Barbara Madeloni is a senior lecturer in the Department of Teacher Education and Curriculum Studies at the University of Massachusetts Amherst and a member of the Education Radio collective.

Saturday, March 17, 2012

Charter Schools: The Great Scam of Our Time


You can down load mp3s of this program here:
Audioport (podcast)
Internet archive

In this weeks episode of Education Radio we attempt to answer the question "why is it important to keep public education public, and what role do charter schools play in privatizing education?  Julie Cavanaugh, Lisa Donlan, Pauline Lipman, Brian Jones, William Watkins, Karen Lewis, and Kevin Kumashiro all help us to answer this question.
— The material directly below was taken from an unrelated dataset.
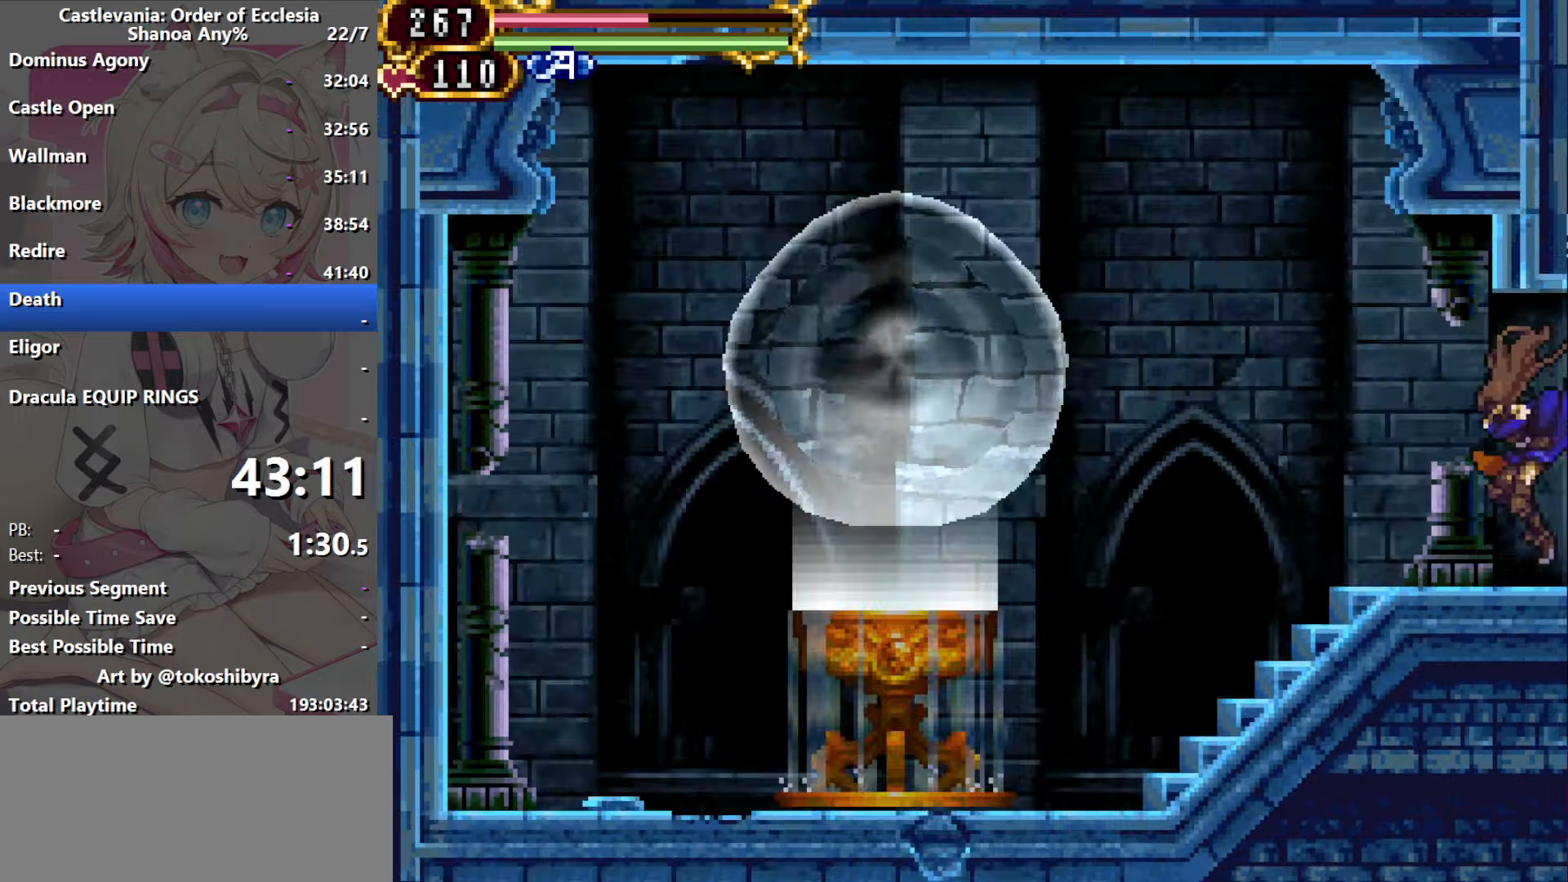
{"dt_ms": 1000, "buttons": ["B"], "events": [[17, "DPAD_RIGHT", "down"], [250, "B", "down"], [384, "B", "up"], [684, "DPAD_RIGHT", "up"], [784, "B", "down"], [817, "DPAD_LEFT", "down"], [1000, "DPAD_LEFT", "up"]]}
First we'll hear from Julie Cavanaugh, a special education teacher, activist, and filmmaker in Red Hook Brooklyn about her activism in the fight against charter schools. Julie, along with other members of the Grassroots Education Movement directed, wrote, and is featured in the documentary "The Inconvenient Truth Behind Waiting for Superman." Julie helps us understand the myths and realities about charter schools.

Parent, activist, and one of the other filmmakers, Lisa Donlan will than explain the role that money and profit play in the privatization of public schools.

Pauline Lipman
Later in the show, Pauline Lipman, professor, activist, and author of the book The New Political Economy of Urban Education: Neoliberalism, Race, and the Right to the City helps us to understand how discourses of blame, pathology and choice have been used to garner support for charter schools and further privatize public education.

Teacher, activist, and filmmaker Brian Jones then examines the intersections between racism, classism and the corporate education reform movement. 

William Watkins
Next, University of Illinois Chicago, Professor William Watkins answers our questions about the racism behind the education reform movement, the ways in which corporate education reformers appropriate the language of social justice, and how the education reform movement could lead to the dismantling of universal public education. Dr. Watkins is the editor of The Assault on Public Education, Confronting the Politics of Corporate School Reform.

Karen Lewis
Karen Lewis, current president of the Chicago Teachers Union and nationally board certified teacher, describes some of the troubling impacts of charter schools both in Chicago and across the country.

Kevin Kumashiro
Finally, we speak with Kevin Kumashiro, professor of Asian American Studies and Education at the University of Illinois Chicago and president elect of the National Association of Multicultural Education, about the potential for public education to be used as tool for resistance and liberation.

Dr. Kumashiro's latest book, Bad Teacher!: How Blaming Teachers Distorts the Bigger Picture, takes aim at the current discourse on education reform, paying particular attention to the ways that scapegoating public-school teachers, teachers unions, and teacher education masks the real, systemic problems.

Saturday, March 3, 2012

Racism, Class and the Attack on Public Education: A Talk by Brian Jones


In this episode we spend the hour listening to a talk by Brian Jones titled “Still Separate, Still Unequal: Racism, Class and the Attack on Public Education.” He was speaking to a group of teachers and parents in New York City this past February as part of Black History Month.

Brian Jones
Brian has worked as an elementary school teacher in Harlem and is currently a fourth grade public school teacher in Brooklyn, NYC. Brian participated with the Grassroots Education Movement, GEMNYC, to produce the documentary An Inconvenient Truth Behind Waiting for Superman in 2011. This documentary was a response to the widely publicized film Waiting for Superman, produced by Participant Media, which also produced An Inconvenient Truth. Education Radio episode 5 “Exposing the Myth of Education Reform” from September of last year highlighted Jones’ work on this documentary and can still be heard on our blog.

In his talk, Brian draws connections between attacks on labor and attacks on public schools. He suggests education reformers’ emphasis on test scores, teachers and outcomes is about “excellence” (using their words), but not equity. Brian addresses the increasingly undemocratic process by which these neoliberal reforms are being implemented, and the potential power of true solidarity between parents and teachers.